• _Short problem_: Please count the lines in the records below that contain the word "adrenal", matching case exactly, and give only the number.

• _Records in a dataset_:
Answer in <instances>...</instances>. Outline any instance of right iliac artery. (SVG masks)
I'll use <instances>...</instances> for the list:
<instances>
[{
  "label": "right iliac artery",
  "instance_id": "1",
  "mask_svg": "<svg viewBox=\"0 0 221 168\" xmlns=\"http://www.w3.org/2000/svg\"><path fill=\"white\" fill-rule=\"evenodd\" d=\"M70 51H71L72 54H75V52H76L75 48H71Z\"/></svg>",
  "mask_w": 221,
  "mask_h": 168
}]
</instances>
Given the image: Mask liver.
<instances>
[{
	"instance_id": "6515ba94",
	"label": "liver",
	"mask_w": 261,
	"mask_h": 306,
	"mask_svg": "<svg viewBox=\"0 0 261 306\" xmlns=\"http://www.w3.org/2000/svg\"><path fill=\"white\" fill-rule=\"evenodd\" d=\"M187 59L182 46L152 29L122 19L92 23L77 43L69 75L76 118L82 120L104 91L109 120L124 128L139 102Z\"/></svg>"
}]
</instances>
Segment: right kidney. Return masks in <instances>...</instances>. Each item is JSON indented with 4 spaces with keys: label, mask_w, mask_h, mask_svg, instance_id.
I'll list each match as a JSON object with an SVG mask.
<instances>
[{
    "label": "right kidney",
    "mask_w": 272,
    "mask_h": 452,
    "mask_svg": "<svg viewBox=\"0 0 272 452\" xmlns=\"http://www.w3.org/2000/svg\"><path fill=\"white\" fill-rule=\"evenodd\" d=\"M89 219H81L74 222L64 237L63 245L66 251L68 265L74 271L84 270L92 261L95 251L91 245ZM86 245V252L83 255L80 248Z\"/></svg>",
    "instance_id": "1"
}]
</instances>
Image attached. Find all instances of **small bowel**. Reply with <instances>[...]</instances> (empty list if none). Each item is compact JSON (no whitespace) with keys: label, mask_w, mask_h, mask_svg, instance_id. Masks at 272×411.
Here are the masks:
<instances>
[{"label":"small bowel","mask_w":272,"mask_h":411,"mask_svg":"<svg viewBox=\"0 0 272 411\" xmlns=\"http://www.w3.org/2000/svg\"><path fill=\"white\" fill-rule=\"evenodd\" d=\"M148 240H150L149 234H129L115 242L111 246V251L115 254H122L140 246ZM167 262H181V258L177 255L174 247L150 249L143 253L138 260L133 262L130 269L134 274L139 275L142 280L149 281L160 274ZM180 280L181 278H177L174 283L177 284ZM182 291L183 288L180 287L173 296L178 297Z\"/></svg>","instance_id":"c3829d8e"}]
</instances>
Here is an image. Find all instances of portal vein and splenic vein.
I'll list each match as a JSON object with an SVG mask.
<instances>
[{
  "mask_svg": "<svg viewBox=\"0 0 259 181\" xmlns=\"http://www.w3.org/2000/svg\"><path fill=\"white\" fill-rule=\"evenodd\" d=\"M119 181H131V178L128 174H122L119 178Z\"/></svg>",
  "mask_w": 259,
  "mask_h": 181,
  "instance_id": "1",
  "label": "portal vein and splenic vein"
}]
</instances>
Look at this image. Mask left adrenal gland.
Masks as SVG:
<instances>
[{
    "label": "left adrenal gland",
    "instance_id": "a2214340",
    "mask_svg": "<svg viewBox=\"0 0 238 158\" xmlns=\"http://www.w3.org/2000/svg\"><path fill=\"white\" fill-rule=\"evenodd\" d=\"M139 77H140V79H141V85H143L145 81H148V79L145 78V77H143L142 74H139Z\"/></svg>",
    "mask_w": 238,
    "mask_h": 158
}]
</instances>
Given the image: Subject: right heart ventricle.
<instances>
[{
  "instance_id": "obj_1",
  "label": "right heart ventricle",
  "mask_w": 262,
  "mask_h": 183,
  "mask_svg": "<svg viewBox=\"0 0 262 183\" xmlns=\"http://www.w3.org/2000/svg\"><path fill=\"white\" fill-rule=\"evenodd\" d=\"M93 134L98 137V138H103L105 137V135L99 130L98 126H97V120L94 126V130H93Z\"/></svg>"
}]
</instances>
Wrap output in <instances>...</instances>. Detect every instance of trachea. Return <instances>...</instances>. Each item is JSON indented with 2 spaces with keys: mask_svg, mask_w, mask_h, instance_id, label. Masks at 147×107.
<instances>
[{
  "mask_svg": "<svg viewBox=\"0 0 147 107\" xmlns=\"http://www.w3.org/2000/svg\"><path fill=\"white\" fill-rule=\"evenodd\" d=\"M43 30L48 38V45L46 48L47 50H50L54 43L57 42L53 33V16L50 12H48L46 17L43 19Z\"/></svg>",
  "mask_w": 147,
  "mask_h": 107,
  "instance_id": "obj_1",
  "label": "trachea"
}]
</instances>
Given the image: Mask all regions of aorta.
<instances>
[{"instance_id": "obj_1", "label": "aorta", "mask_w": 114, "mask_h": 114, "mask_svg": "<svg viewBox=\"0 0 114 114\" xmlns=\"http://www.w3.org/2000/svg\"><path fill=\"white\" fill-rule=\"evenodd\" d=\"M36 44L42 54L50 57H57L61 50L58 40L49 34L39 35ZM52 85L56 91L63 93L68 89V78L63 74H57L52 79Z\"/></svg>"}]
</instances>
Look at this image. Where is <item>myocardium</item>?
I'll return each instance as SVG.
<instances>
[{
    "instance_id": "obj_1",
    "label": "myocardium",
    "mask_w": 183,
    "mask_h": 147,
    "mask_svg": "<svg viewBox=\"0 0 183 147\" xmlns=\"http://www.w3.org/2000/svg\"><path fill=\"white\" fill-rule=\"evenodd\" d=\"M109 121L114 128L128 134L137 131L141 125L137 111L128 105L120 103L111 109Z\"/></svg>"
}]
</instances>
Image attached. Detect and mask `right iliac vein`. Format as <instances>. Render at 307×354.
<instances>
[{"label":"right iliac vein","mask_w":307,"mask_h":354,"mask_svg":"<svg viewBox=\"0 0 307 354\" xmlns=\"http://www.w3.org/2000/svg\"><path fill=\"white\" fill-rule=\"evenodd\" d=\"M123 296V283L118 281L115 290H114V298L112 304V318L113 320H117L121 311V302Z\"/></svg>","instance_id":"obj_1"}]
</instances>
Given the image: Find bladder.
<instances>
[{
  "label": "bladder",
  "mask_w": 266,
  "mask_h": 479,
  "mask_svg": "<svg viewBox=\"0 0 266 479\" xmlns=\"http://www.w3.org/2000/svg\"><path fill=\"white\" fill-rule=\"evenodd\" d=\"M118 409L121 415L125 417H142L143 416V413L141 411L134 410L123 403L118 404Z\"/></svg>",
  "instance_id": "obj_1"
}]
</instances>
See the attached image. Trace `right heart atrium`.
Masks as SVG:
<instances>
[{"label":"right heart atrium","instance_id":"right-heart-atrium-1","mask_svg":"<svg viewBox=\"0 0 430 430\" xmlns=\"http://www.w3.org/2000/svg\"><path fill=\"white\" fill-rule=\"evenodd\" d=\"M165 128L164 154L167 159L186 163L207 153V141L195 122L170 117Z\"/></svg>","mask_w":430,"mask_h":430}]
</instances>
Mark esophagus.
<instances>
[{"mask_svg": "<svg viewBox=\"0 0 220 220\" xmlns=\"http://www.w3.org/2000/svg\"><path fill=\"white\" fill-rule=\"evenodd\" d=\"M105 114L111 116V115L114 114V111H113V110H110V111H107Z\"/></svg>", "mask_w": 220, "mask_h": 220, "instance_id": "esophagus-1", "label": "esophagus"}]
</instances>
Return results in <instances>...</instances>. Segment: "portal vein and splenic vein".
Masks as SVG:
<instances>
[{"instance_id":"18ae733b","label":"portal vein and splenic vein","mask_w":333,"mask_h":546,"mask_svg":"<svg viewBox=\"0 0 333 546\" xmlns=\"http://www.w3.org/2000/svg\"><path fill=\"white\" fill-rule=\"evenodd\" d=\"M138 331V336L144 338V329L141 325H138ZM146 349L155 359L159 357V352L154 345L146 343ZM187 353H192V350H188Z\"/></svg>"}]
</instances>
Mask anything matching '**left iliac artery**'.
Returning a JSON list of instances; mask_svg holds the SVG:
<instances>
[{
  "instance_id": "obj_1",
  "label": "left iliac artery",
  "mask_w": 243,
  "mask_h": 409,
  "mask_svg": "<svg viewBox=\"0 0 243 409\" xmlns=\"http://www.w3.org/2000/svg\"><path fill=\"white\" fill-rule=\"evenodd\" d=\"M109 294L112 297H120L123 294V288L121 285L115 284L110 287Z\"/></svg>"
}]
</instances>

• _Problem solution_: 2